-- Start of DOCUMENT SEGMENT --

Hope this information helps.

Thanks,

Chris

Fish-Git commented 8 years ago

Chris,

Could you try SPECIFICALLY disabling ASN and LX reuse ?

(sigh) Ivan, this is a waste of time!

We already know for a fact that Hyperion defaults to ALRF being disabled, so specifically disabling it is a no-op since it's already disabled to begin with. I proved this fact (and you can prove it for yourself too if you don't believe me) with my stfle.txt test that I posted four days ago:

0  1  2  3  4  5  6  7  8  9

F1 F0 FF FB FC FC 80 00 04 1C (Spinhawk ESAME)
F1 F0 FF FB F0 70 08 00 EE EE (Hyperion ESAME)
81 00 CA 82 00 40 00 00 00 0C (Spinhawk 390+ALRF)
82 00 00 00 00 00 08 00 EE EE (Hyperion 390+ALRF)
F1 F4 FF FB F8 F5 08 00 20 1C (Hyperion z/Arch)

As you can clearly see, only when ALRF is specifically enabled is the facility bit turned on (byte 0 bit 6 = x'02'). When ALRF is not specifically enabled, it defaults to off.

So asking him to specifically disable it is a waste of time since we know it will always already be off unless he specifically enables it.

And he has already tried enabling it and it didn't help so we know ALRF is not the problem!

It's something else.

-- End of DOCUMENT SEGMENT --

> [INSTRUCTIONS TO FOLLOW]:
Reproduce verbatim the stretch of the Hyperion ALRF thread from "(sigh) Ivan, this" through "0C (Spinhawk 390+ALRF)".

-- Start of ENTRIES SHOWN --

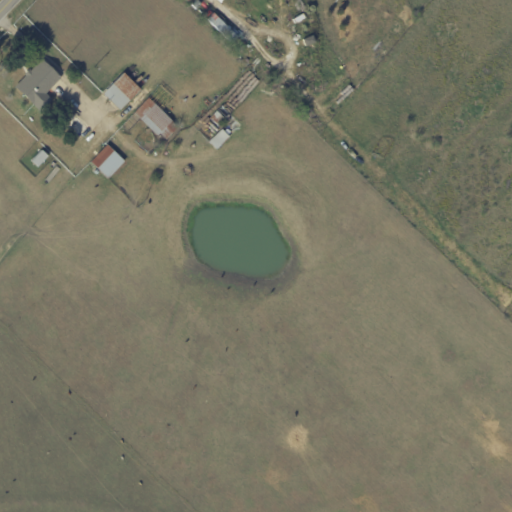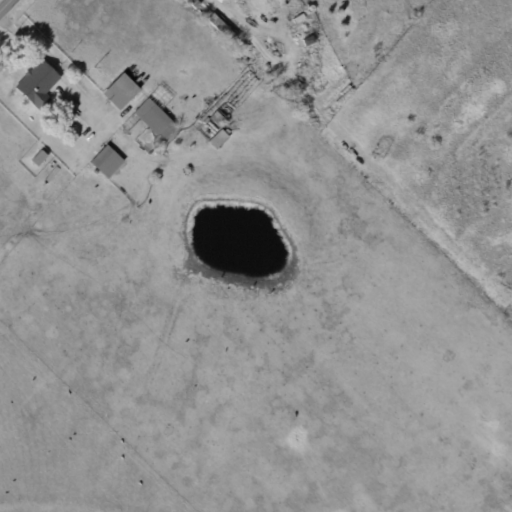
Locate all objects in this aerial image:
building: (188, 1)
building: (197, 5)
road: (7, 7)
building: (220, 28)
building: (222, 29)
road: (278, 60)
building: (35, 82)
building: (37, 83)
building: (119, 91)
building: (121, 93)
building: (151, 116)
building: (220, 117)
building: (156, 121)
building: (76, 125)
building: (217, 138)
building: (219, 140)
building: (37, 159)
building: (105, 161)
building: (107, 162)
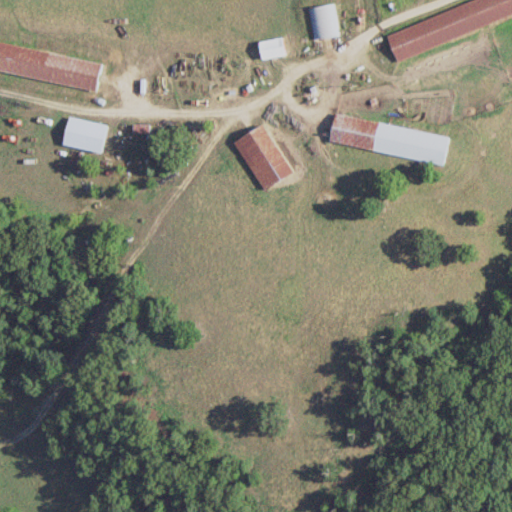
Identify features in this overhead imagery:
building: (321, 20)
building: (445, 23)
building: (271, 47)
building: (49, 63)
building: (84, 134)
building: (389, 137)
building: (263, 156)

-- End of ENTRIES SHOWN --
-- Start of ENTRIES SHOWN --

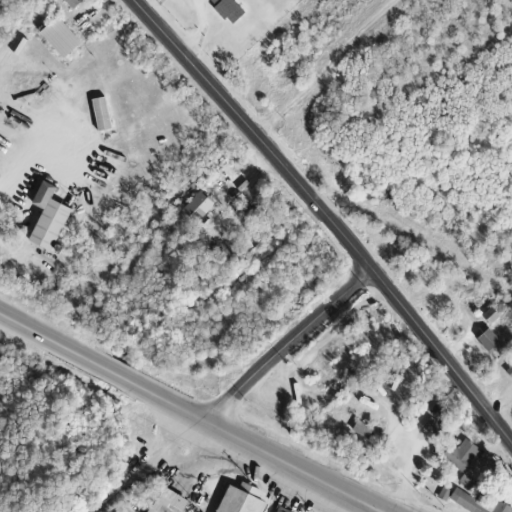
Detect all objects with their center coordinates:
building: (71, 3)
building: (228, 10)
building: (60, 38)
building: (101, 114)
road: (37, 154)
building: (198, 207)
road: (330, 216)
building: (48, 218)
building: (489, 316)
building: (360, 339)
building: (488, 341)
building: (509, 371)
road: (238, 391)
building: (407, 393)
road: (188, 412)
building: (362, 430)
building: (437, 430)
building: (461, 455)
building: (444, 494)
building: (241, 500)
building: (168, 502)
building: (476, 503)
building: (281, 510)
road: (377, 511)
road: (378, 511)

-- End of ENTRIES SHOWN --
-- Start of ENTRIES SHOWN --

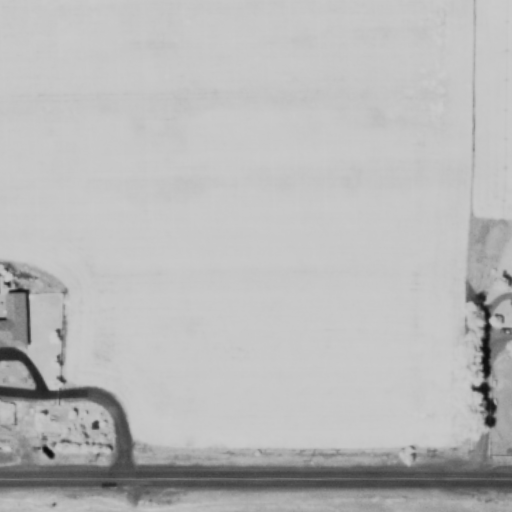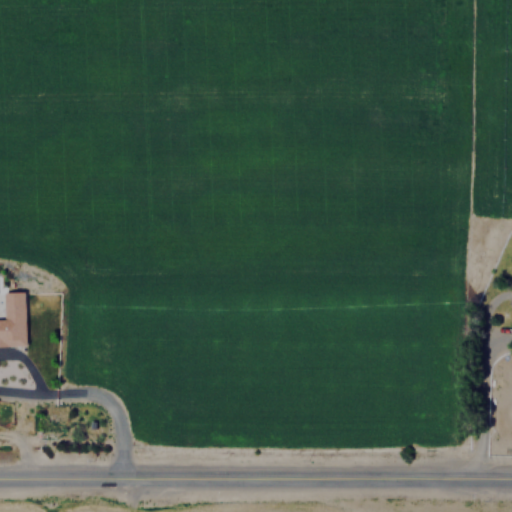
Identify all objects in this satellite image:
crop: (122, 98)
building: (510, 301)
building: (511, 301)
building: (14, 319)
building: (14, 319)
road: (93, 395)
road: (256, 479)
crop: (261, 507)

-- End of ENTRIES SHOWN --

> [TASK RESPONSE]:
(sigh) Ivan, this is a waste of time!

We already know for a fact that Hyperion defaults to ALRF being disabled, so specifically disabling it is a no-op since it's already disabled to begin with. I proved this fact (and you can prove it for yourself too if you don't believe me) with my stfle.txt test that I posted four days ago:

0  1  2  3  4  5  6  7  8  9

F1 F0 FF FB FC FC 80 00 04 1C (Spinhawk ESAME)
F1 F0 FF FB F0 70 08 00 EE EE (Hyperion ESAME)
81 00 CA 82 00 40 00 00 00 0C (Spinhawk 390+ALRF)